(GIVEN INFORMATION Opens)

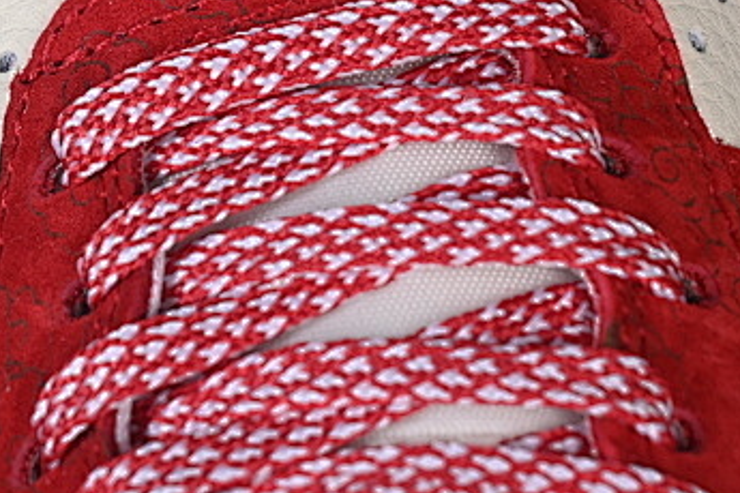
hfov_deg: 8.8
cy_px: -62
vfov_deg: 5.8
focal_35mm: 235
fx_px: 4830
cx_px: 264
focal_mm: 50
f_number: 7.1
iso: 160
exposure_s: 1/80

(GIVEN INFORMATION Closes)

## DIRECTIONS
Copy out all the data exactly. The images should not appear in the copy.

## WORKED SOLUTION
hfov_deg: 8.8
cy_px: -62
vfov_deg: 5.8
focal_35mm: 235
fx_px: 4830
cx_px: 264
focal_mm: 50
f_number: 7.1
iso: 160
exposure_s: 1/80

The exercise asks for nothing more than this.